Isso significa que a responsabilidade principal por reverter o prejuízo é do anunciante que, se não pagar a indenização, a plataforma assume a responsabilidade. Diante disso, resta aguardar a aprovação dessa “PL das Fake News” que se arrasta no Congresso. Enquanto isso, cabe à vítima de alguma propaganda enganosa nas redes sociais buscar a reparação com as armas que tem.
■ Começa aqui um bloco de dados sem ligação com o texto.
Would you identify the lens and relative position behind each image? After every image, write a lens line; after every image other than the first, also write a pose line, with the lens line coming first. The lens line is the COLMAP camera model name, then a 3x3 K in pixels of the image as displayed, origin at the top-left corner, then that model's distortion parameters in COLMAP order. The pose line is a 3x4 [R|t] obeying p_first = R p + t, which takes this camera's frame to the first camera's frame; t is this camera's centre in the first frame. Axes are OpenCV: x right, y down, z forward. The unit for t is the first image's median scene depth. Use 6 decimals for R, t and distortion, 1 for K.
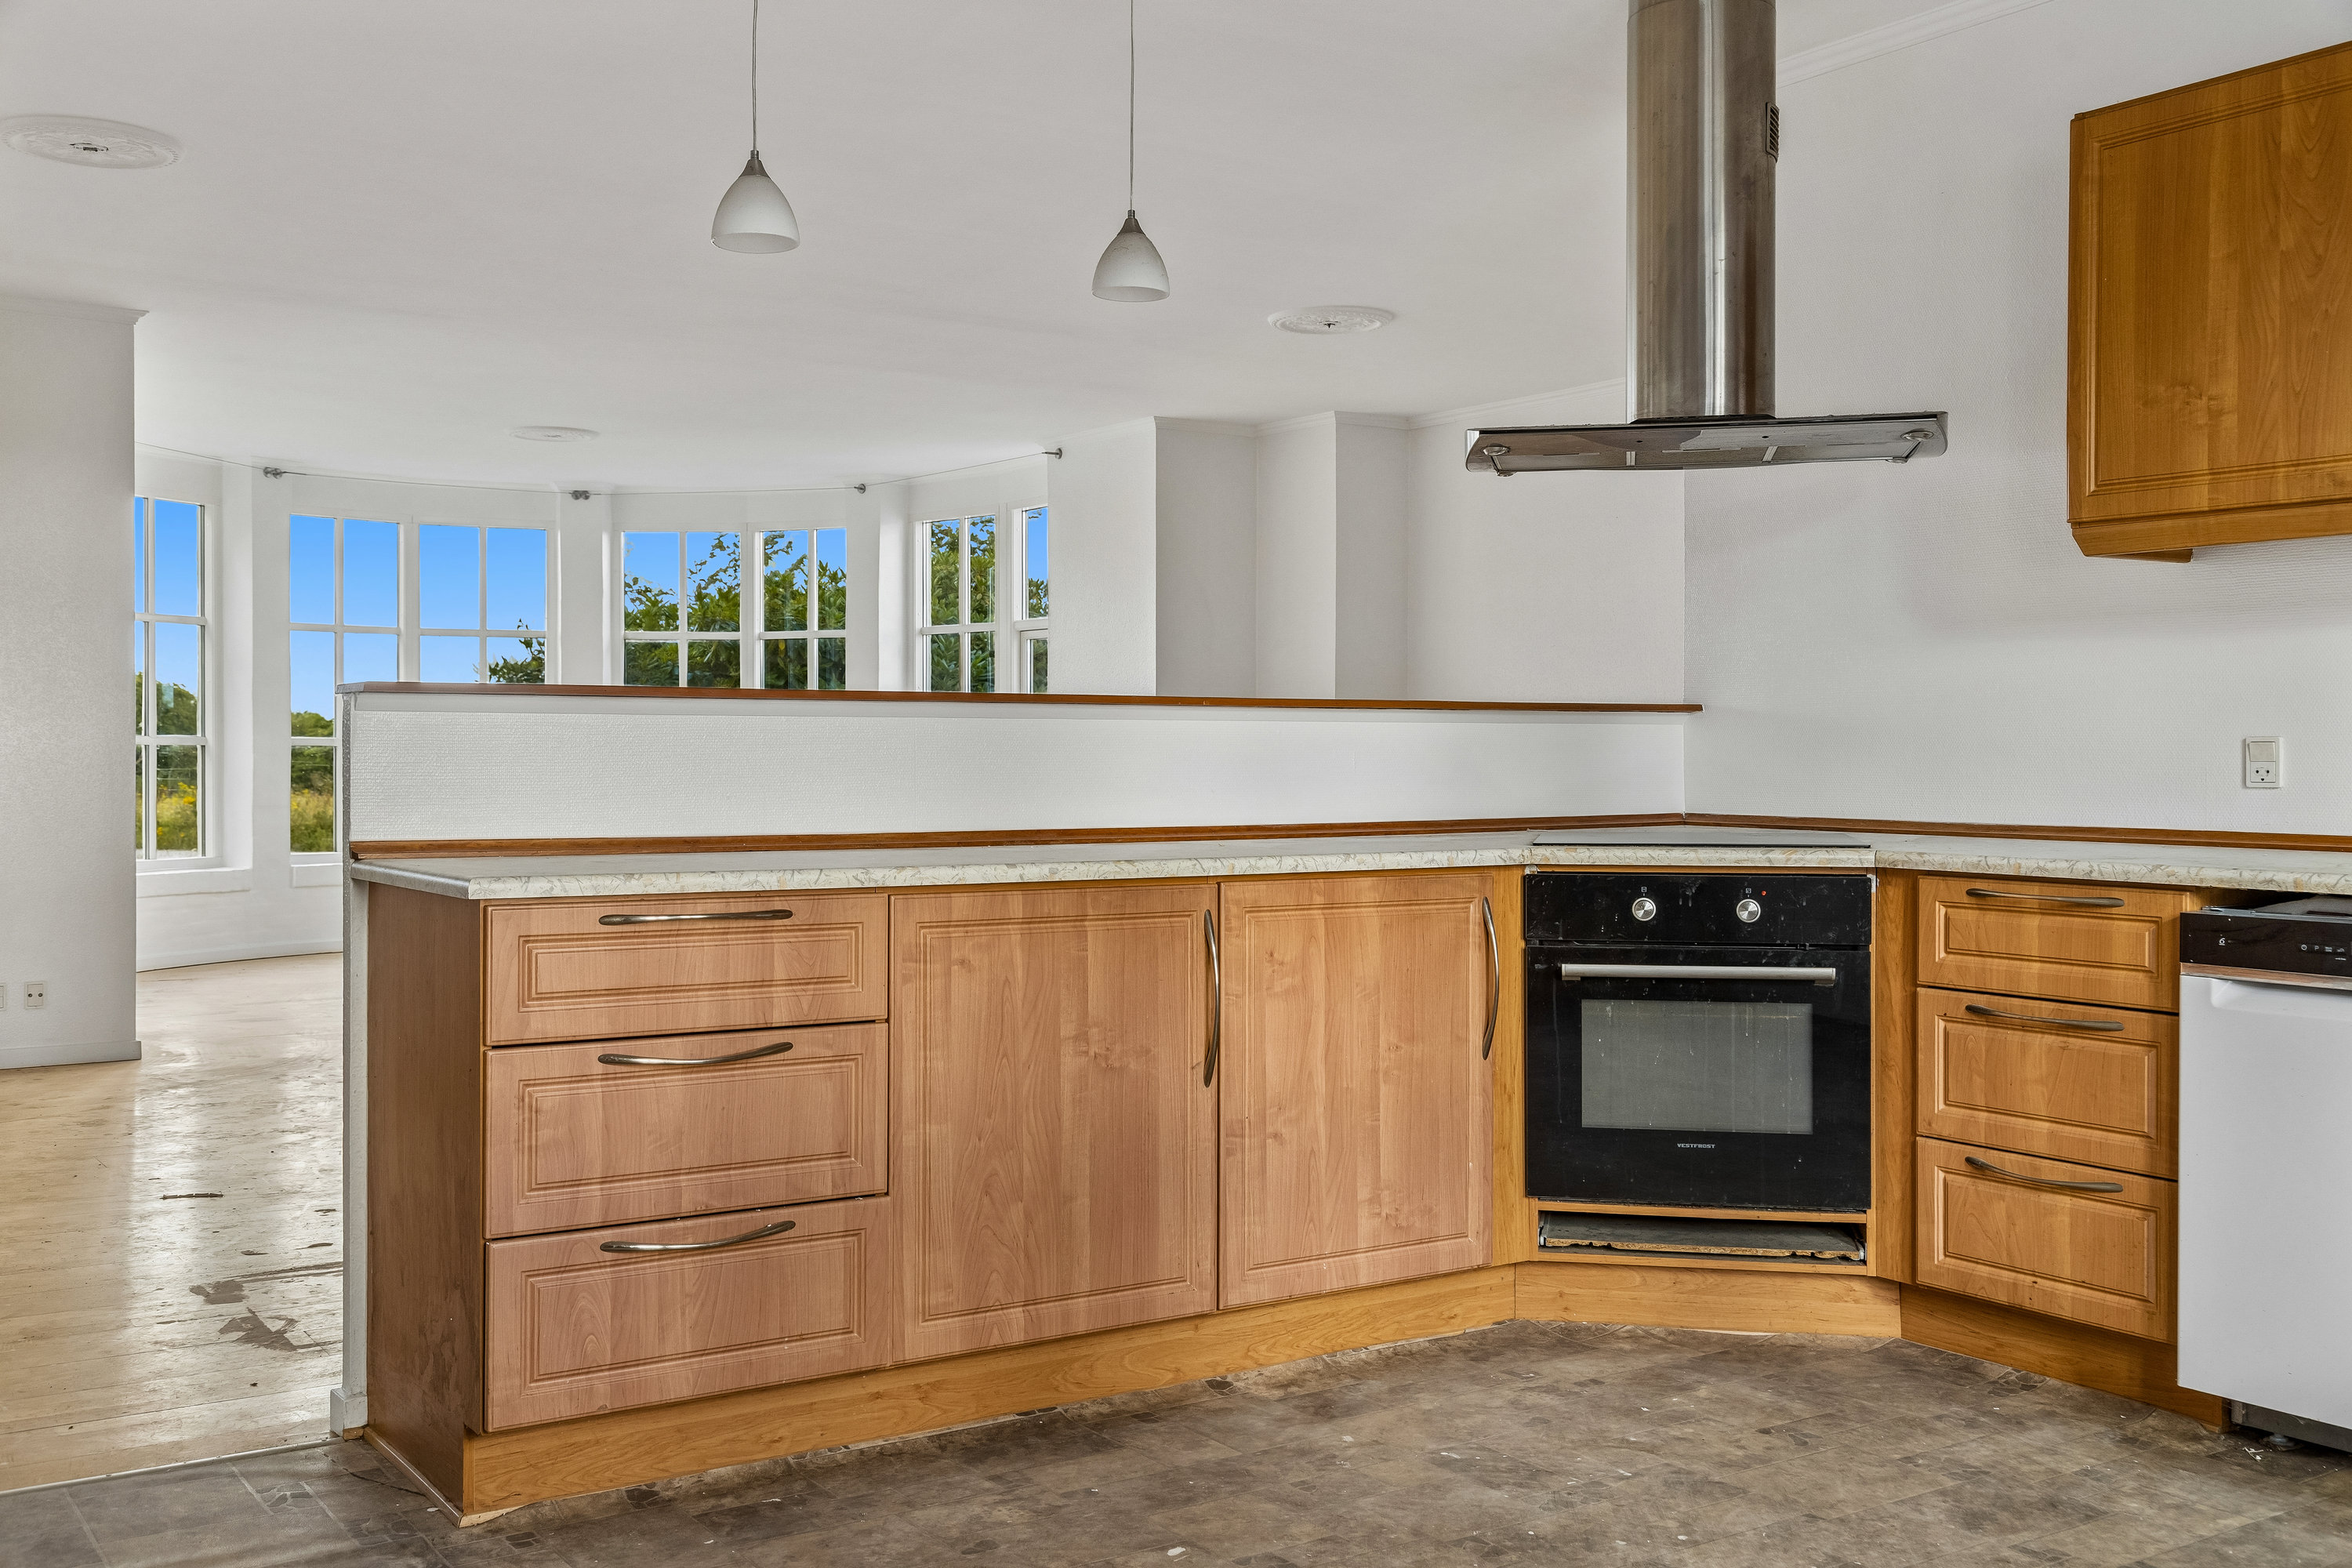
lens RADIAL K [[2162.8, 0, 1180.4], [0, 2162.8, 777.3], [0, 0, 1]] dist [0.005772, 0.000000]
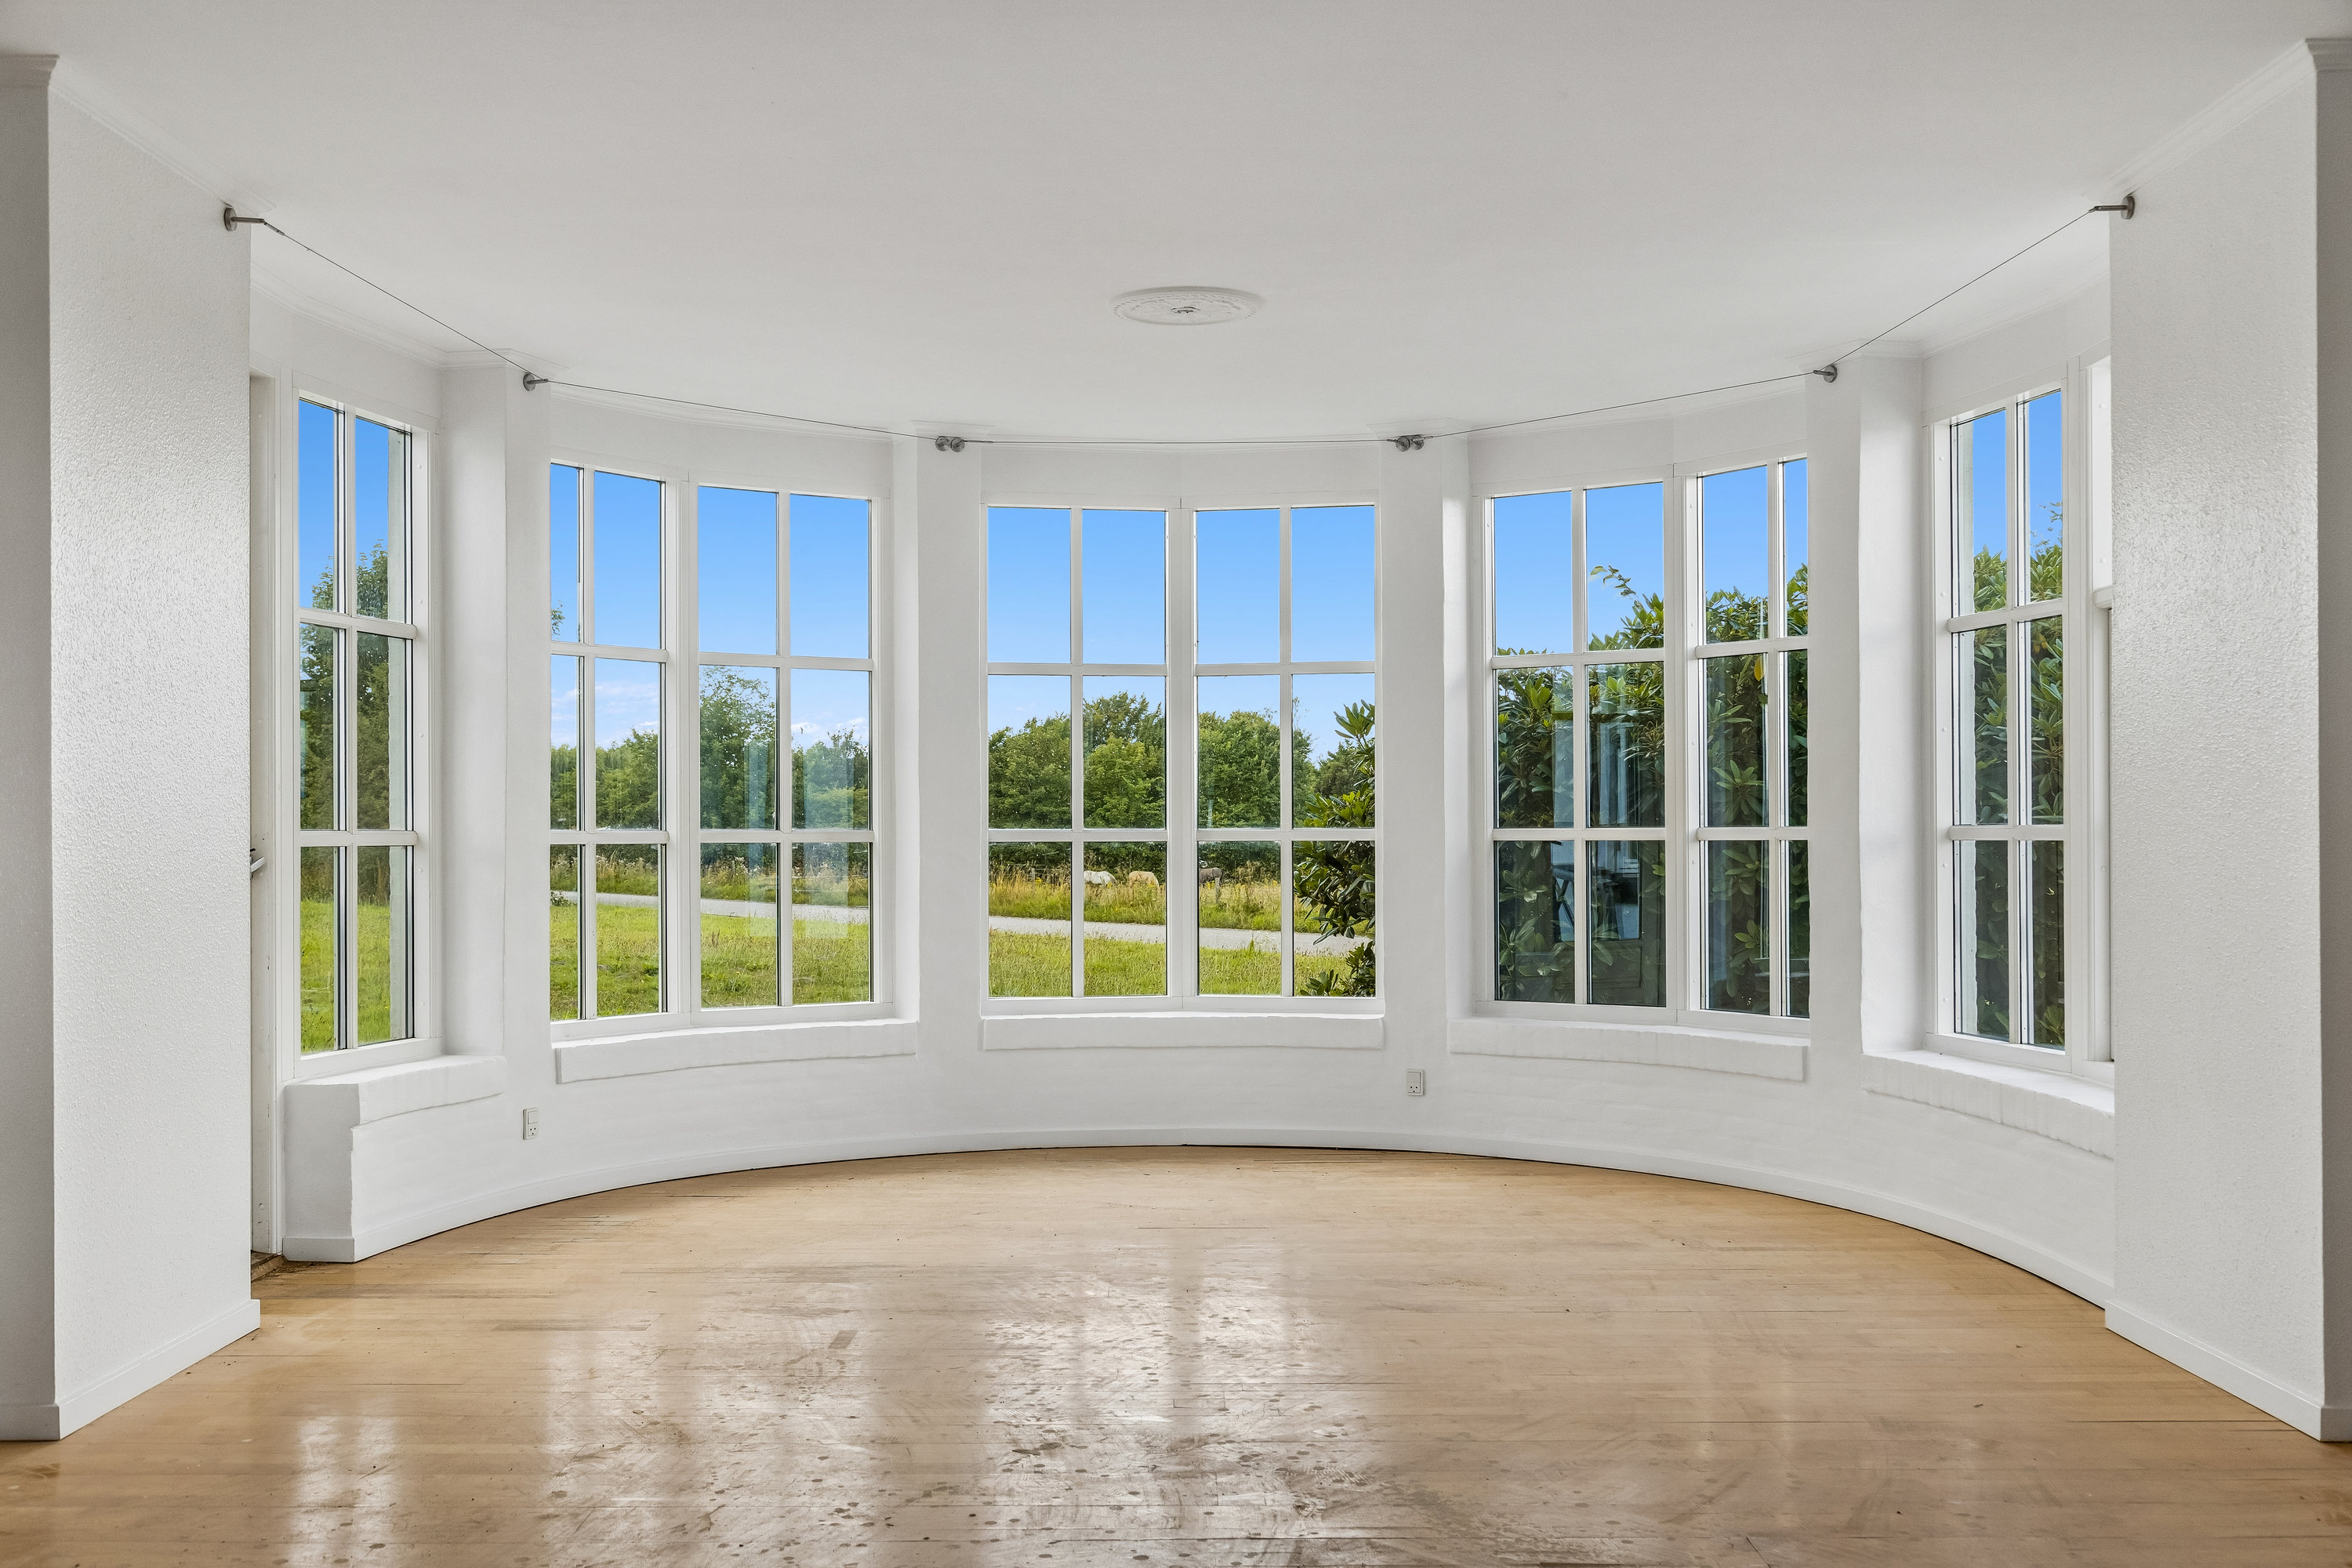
lens RADIAL K [[2317.2, 0, 1152.2], [0, 2317.2, 802.6], [0, 0, 1]] dist [0.007046, 0.000000]
pose [[0.822948, -0.013496, -0.567957, 0.047792], [-0.000392, 0.999704, -0.024323, -0.009495], [0.568117, 0.020239, 0.822699, 0.435783]]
Como? O caminho é o consumidor enganado reunir todas as provas que conseguir sobre a oferta que trazia a informação falsa ou abusiva, como prints de tela e fotografias da propaganda. O ideal é que a denúncia seja registrada primeiro em órgãos de proteção do consumidor, como é o caso dos Procons estaduais e do portal consumidor.gov.br, do Governo Federal. O próprio site orienta que em caso de o consumidor não conseguir resolver o problema "e ainda se sentir lesado ou prejudicado", ele pode entrar com uma ação no Judiciário.

Neste caso, a ação pode ser apresentada a um Juizado Especial Cível (JEC), antes chamado de "juizado de pequenas causas”, que trata de casos de menor complexidade e, para ações de até 20 salários mínimos. Esse órgão do Judiciário pode ser acionado por qualquer pessoa, sem a necessidade de representação de um advogado.

Concluindo, toda propaganda enganosa representa uma ameaça à confiança do consumidor e à concorrência leal. As leis de proteção ao consumidor têm um papel crucial na prevenção e na punição desse tipo de prática.

Em casos envolvendo as redes socias, é fundamental que as plataformas estejam cientes de suas obrigações legais em relação à publicidade e que os consumidores estejam informados sobre seus direitos. A regulamentação e a aplicação eficazes das leis de combate à propaganda enganosa são essenciais para manter um mercado justo e proteger o interesse do consumidor.